**検討用本文:**
なお、接着剤層は、ポリイソシアネートとポリオールとを含む反応性ウレタン接着剤の硬化物を含むことが好ましい。また、接着剤層は、バイオス由来樹脂を含むことが好ましい。
【0137】
反応性ウレタン接着剤としては、主剤であるポリオール及び硬化剤であるポリイソシアネートからなる2液型ウレタン接着剤が好ましい。ポリオールは、水酸基を2つ以上有する化合物であればよく、公知のポリオールから選択することができる。ポリオールとしては、例えば、ポリエステルポリオール、ポリカーボネートポリオール、ポリカプロラクトンポリオール、ポリエーテルポリオール、ポリオレフィンポリオール、アクリルポリオール、シリコーンポリオール、ひまし油ポリオール、水素添加ひまし油ポリオール、ダイマージオール、水添ダイマージオール、及びフッ素系ポリオールが挙げられる。中でもポリエステルポリオール、ポリエーテルポリオール、ひまし油ポリオール、水素添加ひまし油ポリオールがより好ましく、ポリエステルポリオール、ひまし油ポリオールがさらに好ましい。
ポリエステルポリオールとしては、例えば、二塩基酸とジオールの縮合物であるポリエステル由来の構成単位を含み、前記二塩基酸が、セバシン酸、コハク酸及びダイマー酸からなる群より選ばれる少なくとも一種を含むものが好適である。
【0138】
ポリオールは、ポリオール中の水酸基の一部が酸変性された酸変性物、又はポリオール中の水酸基の一部にジイソシアネートを反応させてウレタン結合を導入したものであってもよい。ポリイソシアネートは、イソシアネート基を2つ以上有する化合物であればよく、公知のポリイソシアネートから選択することができる。ポリイソシアネートとしては、例えば、芳香族ポリイソシアネート、芳香脂肪族ポリイソシアネート、脂肪族ポリイソシアネート、脂環族ポリイソシアネート、及びこれらの変性体が挙げられる。ポリオールは、1種を単独で用いてもよいし、2種類以上を併用してもよい。ポリイソシアネートについても、同様である。また、ポリイソシアネート及び/又はポリオールとして、上記のバイオマス由来のイソシアネート及び/又はバイオマス由来のジオールを用いることが可能である。

**指示 1:**
検討用本文のうち、「ポリエステルポリオールとして」を含む語句から始め、「ルを用いることが可能である。」で終わる部分までを一字一句そのまま出力すること。

**提供記録:**
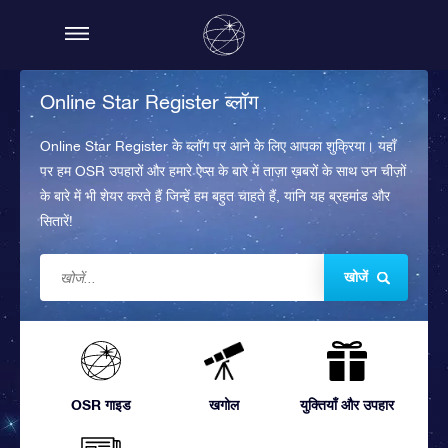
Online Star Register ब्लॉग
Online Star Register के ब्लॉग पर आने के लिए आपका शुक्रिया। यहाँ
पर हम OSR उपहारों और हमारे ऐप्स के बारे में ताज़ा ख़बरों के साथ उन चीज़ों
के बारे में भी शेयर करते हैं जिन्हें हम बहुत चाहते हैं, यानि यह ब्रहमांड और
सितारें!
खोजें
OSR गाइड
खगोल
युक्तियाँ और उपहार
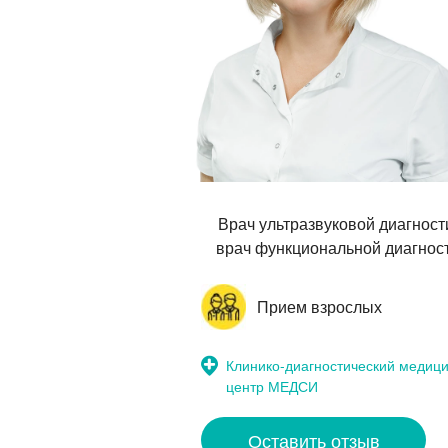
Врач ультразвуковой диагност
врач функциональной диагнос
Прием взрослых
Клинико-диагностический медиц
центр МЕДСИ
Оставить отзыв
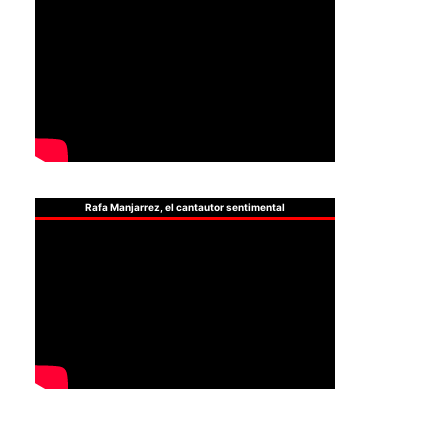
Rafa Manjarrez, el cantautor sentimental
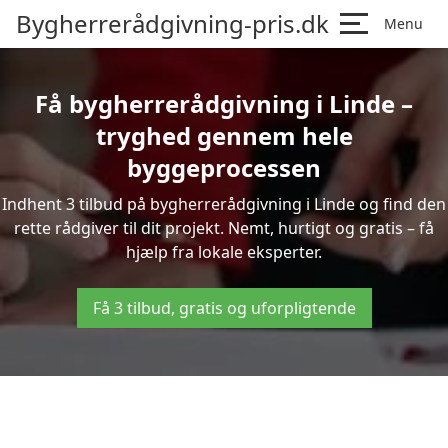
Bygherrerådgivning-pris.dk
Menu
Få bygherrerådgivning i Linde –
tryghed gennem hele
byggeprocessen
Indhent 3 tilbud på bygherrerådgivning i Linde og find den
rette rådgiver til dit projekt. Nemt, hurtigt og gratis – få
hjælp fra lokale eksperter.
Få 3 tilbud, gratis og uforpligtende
---
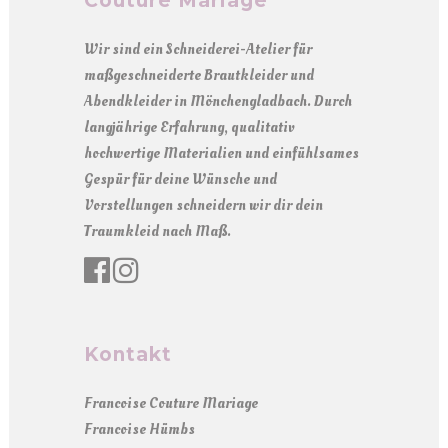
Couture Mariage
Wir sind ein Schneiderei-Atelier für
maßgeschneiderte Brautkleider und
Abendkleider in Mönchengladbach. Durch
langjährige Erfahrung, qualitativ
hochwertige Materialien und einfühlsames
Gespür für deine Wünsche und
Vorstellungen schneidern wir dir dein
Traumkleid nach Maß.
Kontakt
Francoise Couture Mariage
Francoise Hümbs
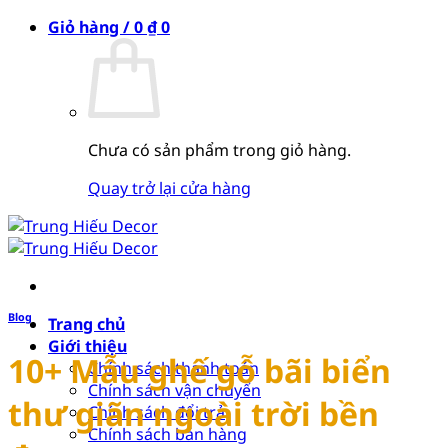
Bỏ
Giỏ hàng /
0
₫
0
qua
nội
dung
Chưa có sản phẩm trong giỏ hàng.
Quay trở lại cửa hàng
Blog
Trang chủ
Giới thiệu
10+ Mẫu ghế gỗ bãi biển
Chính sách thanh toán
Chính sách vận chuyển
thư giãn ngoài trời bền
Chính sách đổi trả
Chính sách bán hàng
==
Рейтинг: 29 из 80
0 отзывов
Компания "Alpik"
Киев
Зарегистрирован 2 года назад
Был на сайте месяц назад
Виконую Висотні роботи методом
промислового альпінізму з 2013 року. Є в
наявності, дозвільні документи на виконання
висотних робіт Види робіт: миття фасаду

**指示 2:**
記録の中から、「Online Star Register ब्लॉग」を含む行に始まり「Rafa Manjarrez, el cantautor sentimental」を含む行で終わる範囲を、両端の行も含めてそのまま返すこと。その範囲だけを示し、画像は回答に含めない。

**回答 1:**
ポリエステルポリオールとしては、例えば、二塩基酸とジオールの縮合物であるポリエステル由来の構成単位を含み、前記二塩基酸が、セバシン酸、コハク酸及びダイマー酸からなる群より選ばれる少なくとも一種を含むものが好適である。
【0138】
ポリオールは、ポリオール中の水酸基の一部が酸変性された酸変性物、又はポリオール中の水酸基の一部にジイソシアネートを反応させてウレタン結合を導入したものであってもよい。ポリイソシアネートは、イソシアネート基を2つ以上有する化合物であればよく、公知のポリイソシアネートから選択することができる。ポリイソシアネートとしては、例えば、芳香族ポリイソシアネート、芳香脂肪族ポリイソシアネート、脂肪族ポリイソシアネート、脂環族ポリイソシアネート、及びこれらの変性体が挙げられる。ポリオールは、1種を単独で用いてもよいし、2種類以上を併用してもよい。ポリイソシアネートについても、同様である。また、ポリイソシアネート及び/又はポリオールとして、上記のバイオマス由来のイソシアネート及び/又はバイオマス由来のジオールを用いることが可能である。

**回答 2:**
Online Star Register ब्लॉग
Online Star Register के ब्लॉग पर आने के लिए आपका शुक्रिया। यहाँ
पर हम OSR उपहारों और हमारे ऐप्स के बारे में ताज़ा ख़बरों के साथ उन चीज़ों
के बारे में भी शेयर करते हैं जिन्हें हम बहुत चाहते हैं, यानि यह ब्रहमांड और
सितारें!
खोजें
OSR गाइड
खगोल
युक्तियाँ और उपहार
Врач ультразвуковой диагност
врач функциональной диагнос
Прием взрослых
Клинико-диагностический медиц
центр МЕДСИ
Оставить отзыв
Rafa Manjarrez, el cantautor sentimental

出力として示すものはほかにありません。